De acordo com a Missão de Assistência da ONU no Afeganistão (Unama), tais medidas terão efeitos desastrosos nas perspectivas de prosperidade, estabilidade e paz do Afeganistão.

O relatório também apontou execuções extrajudiciais em andamento de indivíduos afiliados ao governo anterior.

“Prisões arbitrárias e detenções de ex-funcionários do governo e membros da Força Nacional de Segurança e Defesa do Afeganistão também ocorreram em fevereiro, março e abril”, disse o relatório.

Violência

Em um relatório separado divulgado na segunda-feira (8), a ONU criticou o Taleban por realizar execuções públicas, chicotadas e apedrejamentos, e instou os fundamentalistas para que parem com tais práticas.

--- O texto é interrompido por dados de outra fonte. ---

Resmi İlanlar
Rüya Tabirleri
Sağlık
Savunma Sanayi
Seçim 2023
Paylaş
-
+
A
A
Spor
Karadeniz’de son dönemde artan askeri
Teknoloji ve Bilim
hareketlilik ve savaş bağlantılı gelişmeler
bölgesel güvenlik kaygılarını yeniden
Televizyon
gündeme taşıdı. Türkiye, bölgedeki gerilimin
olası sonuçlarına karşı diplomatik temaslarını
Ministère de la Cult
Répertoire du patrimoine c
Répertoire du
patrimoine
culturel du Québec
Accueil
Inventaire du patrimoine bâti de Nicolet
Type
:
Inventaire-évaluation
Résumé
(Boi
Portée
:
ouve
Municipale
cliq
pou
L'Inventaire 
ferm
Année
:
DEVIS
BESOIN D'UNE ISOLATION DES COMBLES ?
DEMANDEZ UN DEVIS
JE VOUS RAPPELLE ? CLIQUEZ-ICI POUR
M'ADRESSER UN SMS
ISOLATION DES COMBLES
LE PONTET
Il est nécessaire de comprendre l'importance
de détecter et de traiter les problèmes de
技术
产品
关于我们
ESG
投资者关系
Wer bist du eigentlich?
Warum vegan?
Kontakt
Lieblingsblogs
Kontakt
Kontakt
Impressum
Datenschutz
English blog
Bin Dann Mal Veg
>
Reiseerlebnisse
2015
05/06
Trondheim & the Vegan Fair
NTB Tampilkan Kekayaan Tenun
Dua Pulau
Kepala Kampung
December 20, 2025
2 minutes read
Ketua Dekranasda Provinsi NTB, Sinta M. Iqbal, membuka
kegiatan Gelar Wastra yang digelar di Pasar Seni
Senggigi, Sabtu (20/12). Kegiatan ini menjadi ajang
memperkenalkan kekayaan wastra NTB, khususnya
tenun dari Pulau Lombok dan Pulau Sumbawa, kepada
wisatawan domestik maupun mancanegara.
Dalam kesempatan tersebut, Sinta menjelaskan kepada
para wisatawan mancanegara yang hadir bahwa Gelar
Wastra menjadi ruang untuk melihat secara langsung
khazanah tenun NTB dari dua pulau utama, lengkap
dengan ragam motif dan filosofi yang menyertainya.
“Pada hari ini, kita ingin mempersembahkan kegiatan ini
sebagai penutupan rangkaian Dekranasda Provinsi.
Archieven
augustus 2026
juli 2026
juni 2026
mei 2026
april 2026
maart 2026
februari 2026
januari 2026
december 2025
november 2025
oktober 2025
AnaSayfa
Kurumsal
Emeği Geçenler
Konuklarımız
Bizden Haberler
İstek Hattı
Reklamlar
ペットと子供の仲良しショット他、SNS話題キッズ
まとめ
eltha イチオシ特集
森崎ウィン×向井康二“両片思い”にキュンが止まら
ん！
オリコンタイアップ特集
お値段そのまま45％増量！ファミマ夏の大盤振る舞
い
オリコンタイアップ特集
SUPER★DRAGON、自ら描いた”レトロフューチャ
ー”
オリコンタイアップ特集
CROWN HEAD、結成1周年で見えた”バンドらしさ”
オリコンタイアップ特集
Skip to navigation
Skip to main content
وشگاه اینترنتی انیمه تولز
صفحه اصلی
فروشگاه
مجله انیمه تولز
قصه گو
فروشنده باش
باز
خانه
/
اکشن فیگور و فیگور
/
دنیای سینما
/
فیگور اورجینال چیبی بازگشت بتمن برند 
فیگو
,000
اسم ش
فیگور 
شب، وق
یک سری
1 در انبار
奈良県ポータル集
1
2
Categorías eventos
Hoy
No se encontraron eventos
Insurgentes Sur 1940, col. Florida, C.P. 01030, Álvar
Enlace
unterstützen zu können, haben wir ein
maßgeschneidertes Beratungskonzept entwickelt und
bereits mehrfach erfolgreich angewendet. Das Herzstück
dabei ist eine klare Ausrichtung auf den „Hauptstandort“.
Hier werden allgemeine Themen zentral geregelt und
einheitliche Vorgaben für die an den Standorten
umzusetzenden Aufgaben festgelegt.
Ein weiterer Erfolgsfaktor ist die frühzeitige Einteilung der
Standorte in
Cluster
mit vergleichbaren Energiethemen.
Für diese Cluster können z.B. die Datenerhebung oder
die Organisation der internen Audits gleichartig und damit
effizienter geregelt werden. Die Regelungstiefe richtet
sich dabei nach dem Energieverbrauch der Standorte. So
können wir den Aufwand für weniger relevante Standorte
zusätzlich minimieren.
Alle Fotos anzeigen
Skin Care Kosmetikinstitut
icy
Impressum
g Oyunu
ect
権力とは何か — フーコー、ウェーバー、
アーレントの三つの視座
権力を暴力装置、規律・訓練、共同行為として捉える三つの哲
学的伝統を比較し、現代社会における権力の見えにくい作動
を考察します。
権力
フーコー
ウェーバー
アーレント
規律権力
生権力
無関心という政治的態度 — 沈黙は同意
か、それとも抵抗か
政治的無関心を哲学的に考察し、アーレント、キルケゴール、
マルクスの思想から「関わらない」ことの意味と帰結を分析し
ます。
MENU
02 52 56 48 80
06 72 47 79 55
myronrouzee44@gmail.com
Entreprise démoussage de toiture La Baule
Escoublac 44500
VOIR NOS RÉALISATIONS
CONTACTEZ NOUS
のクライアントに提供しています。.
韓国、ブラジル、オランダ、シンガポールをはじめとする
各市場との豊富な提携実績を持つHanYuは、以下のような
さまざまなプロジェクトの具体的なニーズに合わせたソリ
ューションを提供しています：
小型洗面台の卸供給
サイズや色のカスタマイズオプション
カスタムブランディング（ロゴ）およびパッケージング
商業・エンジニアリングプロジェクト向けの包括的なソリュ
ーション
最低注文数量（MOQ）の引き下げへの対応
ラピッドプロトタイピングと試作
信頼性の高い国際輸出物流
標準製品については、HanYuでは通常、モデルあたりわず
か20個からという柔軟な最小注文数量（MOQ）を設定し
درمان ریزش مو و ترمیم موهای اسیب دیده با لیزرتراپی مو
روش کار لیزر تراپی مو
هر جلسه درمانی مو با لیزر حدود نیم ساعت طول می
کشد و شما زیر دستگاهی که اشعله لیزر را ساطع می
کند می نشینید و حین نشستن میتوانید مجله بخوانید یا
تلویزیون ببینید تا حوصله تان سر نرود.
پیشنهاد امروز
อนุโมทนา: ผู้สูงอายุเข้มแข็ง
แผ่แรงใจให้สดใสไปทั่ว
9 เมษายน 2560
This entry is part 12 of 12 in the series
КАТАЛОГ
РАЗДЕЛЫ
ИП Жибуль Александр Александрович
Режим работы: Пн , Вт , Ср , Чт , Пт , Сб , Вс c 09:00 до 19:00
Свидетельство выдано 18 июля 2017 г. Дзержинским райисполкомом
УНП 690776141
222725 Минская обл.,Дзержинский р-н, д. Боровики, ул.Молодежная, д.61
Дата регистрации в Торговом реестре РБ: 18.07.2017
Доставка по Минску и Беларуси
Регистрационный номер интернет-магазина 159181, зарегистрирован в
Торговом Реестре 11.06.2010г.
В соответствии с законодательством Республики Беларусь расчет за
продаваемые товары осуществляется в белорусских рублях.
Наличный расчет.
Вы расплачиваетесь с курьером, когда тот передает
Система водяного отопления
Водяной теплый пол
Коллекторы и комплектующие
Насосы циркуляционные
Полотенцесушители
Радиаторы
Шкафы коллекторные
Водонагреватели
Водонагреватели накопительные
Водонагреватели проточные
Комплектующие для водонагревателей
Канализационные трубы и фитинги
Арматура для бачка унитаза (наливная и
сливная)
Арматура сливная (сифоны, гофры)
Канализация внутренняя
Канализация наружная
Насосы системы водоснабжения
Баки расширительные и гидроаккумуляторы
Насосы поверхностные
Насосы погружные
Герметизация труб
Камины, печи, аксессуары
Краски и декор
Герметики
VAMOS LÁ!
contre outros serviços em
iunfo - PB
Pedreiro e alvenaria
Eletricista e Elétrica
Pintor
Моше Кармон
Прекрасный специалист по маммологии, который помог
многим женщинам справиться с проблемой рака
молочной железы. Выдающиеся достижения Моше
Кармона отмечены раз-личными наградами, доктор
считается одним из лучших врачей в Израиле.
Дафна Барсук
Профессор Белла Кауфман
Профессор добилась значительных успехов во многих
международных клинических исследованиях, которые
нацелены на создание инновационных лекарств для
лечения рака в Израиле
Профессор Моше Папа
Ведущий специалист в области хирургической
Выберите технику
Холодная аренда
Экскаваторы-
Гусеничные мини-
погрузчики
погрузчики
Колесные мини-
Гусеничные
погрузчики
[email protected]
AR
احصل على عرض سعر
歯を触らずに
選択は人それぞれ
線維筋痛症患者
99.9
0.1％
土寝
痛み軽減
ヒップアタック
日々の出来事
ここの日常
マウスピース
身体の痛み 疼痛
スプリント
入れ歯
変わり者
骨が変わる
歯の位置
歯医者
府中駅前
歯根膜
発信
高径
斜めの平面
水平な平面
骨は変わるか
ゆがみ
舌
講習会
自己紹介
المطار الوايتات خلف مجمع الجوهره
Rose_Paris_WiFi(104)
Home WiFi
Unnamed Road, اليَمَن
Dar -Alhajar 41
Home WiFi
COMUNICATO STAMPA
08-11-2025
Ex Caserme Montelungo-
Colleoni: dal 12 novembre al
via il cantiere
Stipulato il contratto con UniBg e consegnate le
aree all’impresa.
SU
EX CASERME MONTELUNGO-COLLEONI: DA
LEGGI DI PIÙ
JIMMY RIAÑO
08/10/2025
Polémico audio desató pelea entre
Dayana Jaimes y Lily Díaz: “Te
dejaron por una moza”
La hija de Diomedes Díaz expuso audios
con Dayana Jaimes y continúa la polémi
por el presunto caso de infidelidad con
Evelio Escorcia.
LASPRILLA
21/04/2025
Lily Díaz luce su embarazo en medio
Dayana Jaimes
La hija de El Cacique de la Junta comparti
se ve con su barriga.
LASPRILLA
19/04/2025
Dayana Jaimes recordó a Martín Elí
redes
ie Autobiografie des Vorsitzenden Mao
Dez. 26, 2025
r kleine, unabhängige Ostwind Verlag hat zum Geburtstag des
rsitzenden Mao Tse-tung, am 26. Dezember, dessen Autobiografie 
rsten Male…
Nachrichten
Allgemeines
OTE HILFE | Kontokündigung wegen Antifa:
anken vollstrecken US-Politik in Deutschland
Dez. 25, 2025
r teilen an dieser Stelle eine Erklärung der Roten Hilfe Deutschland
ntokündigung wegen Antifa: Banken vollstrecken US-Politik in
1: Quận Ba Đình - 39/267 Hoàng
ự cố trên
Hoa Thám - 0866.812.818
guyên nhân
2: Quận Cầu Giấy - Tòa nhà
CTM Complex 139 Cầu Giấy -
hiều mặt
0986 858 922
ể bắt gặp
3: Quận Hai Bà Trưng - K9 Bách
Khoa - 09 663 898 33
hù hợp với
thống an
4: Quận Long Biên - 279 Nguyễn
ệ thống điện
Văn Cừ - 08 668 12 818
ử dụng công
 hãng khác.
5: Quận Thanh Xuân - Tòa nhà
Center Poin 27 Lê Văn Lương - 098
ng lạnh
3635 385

Nos últimos seis meses, 274 homens, 58 mulheres e dois meninos foram açoitados publicamente no Afeganistão, disse o relatório das Nações Unidas.

Misoginia

Embora tenha prometido moderação no início, o Taleban se mostrou mais engajado em enterrar qualquer resquício de progresso democrático. Com o esvaziamento em agosto de 2021 da base militar de Bagram, que durante vinte anos foi o centro do poder militar dos EUA e seus aliados no Oriente Médio, os talibãs impuseram o terror e a repressão decorrentes de uma abordagem radical da lei islâmica, a ‘Sharia’.

A misoginia é parte central nesse processo, já que o governo tem na repressão de gênero uma de suas mais autoritárias marcas. Mulheres não podem estudar, trabalhar nem sair de casa desacompanhadas de um homem. A perda do salário por parte de muitas mulheres que sustentavam suas casas contribui para o empobrecimento da população afegã.

A perseguição implacável do Taleban às mulheres não as tirou somente da escola. Também fez os níveis de emprego feminino no Afeganistão caírem acentuadamente, de acordo com dados divulgados recentemente pela Organização Internacional do Trabalho (OIT).

Um estudo da entidade, intitulado Emprego no Afeganistão em 2022: uma rápida avaliação de impacto, diz que, no quarto trimestre de 2022, o emprego feminino teve redução de 25% na comparação com o segundo trimestre de 2021, período que antecedeu a retirada das tropas dos EUA e aliados do país e a consequente insurreição dos extremistas.

As mulheres que tinham cargos no governo afegão antes da ascensão talibã seguem impedidas de trabalhar, e a cúpula do governo que prometia ser inclusiva é formada somente por homens. A perda do salário por parte de muitas mulheres que sustentavam suas casas contribui para o empobrecimento da população afegã.